Data Statement Schema

Curation Rationale: A statement of the rationale behind the curation of segments in the dataset.
Language Variety: Describe the language with (1) a BCP-47 tag (e.g., en-US), (2) a prose description of the language variety (e.g., "English as spoken in Palo Alto, California" (pg. 590)).
Speaker Demographics: Since linguistic variation is found to depend on speaker demographics, authors suggest including: "age, gender, race/ethnicity, native language, socioeconomic status, number of different speakers represent, presence of disordered speech" (pg. 590).
Annotator Demographics: Since annotator background influences their experience with language, authors suggest including: "age, gender, race/ethnicity, native language, socioeconomic status, training in linguistics/other relevant discipline" (pg. 591).
Speech Situation: "Time and place, modality (spoken/signed, written), scripted/edited vs. spontaneous, synchronous vs. asynchronous interaction, intended audience" (pg. 591).
Text Characteristics: Genre and topic.
Recording Quality
Other Relevant Information

Definitions

Dataset: A collection of speech or writing (may have annotations).

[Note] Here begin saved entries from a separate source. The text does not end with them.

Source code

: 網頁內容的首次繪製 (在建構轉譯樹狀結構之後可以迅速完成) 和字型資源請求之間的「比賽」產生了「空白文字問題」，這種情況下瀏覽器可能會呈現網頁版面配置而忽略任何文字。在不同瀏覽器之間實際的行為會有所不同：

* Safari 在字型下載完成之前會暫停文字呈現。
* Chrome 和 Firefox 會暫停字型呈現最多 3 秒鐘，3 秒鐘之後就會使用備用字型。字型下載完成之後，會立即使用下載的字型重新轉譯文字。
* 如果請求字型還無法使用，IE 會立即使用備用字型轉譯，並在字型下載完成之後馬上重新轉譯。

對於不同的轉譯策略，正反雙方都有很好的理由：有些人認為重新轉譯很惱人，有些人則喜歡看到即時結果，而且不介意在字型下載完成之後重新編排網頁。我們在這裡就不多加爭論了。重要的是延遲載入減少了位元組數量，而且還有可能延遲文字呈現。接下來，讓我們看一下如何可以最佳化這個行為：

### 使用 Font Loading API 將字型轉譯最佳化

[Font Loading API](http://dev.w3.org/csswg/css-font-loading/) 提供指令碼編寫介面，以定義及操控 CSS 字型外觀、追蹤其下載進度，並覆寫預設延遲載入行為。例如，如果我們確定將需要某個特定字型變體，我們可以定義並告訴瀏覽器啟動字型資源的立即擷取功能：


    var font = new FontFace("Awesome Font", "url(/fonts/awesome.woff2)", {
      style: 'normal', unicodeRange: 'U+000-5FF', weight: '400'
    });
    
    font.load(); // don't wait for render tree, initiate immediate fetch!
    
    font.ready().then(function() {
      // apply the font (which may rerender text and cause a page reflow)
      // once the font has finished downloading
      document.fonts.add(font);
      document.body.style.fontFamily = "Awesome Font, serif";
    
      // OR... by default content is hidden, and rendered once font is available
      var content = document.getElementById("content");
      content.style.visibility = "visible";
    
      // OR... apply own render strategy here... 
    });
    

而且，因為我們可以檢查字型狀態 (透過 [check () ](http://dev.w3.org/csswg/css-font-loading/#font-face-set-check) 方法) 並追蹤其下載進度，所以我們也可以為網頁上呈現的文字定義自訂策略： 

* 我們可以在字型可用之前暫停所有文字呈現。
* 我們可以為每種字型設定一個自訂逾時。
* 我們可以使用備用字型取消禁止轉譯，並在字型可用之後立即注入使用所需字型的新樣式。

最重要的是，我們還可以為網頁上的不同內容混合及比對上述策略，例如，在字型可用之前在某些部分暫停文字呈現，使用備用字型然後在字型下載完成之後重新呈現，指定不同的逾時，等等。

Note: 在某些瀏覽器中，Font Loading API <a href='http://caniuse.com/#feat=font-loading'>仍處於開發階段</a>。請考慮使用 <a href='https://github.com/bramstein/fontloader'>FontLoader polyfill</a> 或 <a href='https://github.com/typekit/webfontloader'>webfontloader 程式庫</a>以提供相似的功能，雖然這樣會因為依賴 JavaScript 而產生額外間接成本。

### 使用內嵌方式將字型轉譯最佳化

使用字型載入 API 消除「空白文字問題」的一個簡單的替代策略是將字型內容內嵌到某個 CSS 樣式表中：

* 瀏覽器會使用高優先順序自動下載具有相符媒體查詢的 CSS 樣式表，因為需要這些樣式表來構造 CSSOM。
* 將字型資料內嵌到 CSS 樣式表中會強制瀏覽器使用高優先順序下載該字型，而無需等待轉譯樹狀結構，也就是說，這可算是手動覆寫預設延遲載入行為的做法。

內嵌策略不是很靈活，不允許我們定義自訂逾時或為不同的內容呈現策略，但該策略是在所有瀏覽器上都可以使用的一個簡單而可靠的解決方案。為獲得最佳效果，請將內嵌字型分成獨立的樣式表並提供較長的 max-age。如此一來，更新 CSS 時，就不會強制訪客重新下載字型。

Annotations: "Indications of linguistic structure like part of speech tags or syntatic parse trees, as well as labels classifying aspects of what the speakers were attempting to accomplish eith there utterences ... Labels can be naturally occurring, such as star ratings in reviews..." (pg. 588).

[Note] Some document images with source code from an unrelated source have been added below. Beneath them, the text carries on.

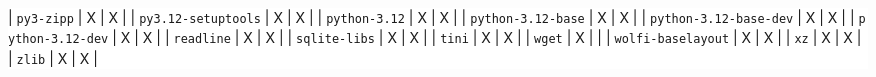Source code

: | `py3-zipp`                             | X          | X      |
| `py3.12-setuptools`                    | X          | X      |
| `python-3.12`                          | X          | X      |
| `python-3.12-base`                     | X          | X      |
| `python-3.12-base-dev`                 | X          | X      |
| `python-3.12-dev`                      | X          | X      |
| `readline`                             | X          | X      |
| `sqlite-libs`                          | X          | X      |
| `tini`                                 | X          | X      |
| `wget`                                 | X          |        |
| `wolfi-baselayout`                     | X          | X      |
| `xz`                                   | X          | X      |
| `zlib`                                 | X          | X      |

Speaker: The individual who produced "some segment of linguistic behavior included in the dataset" (pg. 588)
Annotator: People who label the raw data.
Curator: Involved in the selection of which data to include in the dataset, including "creating search terms that generate sets of documents, by selecting speakers to interview and designing interview questions and so forth" (pg. 588).
Stakeholders: As defined in Value Sensitive Design, stakeholders are those impacted directly or indirectly by the system.
Algorithm: The authors define an algorithm as both rule-based and machine learning in NLP.
System: A piece of software that does NLP, inclding underlying models and user-facing products.
Bias: The authors define bias as computer systems that "systematically and unfairly discriminate against certain individuals or groups of individuals in favorite of others" (pg 589). They define 3 types of bias. (1) Pre-existing, from social institutions and practices. (2) Technical, from technical constraints and decisions. (3) Emergent, when a system designed in one context is deployed in another.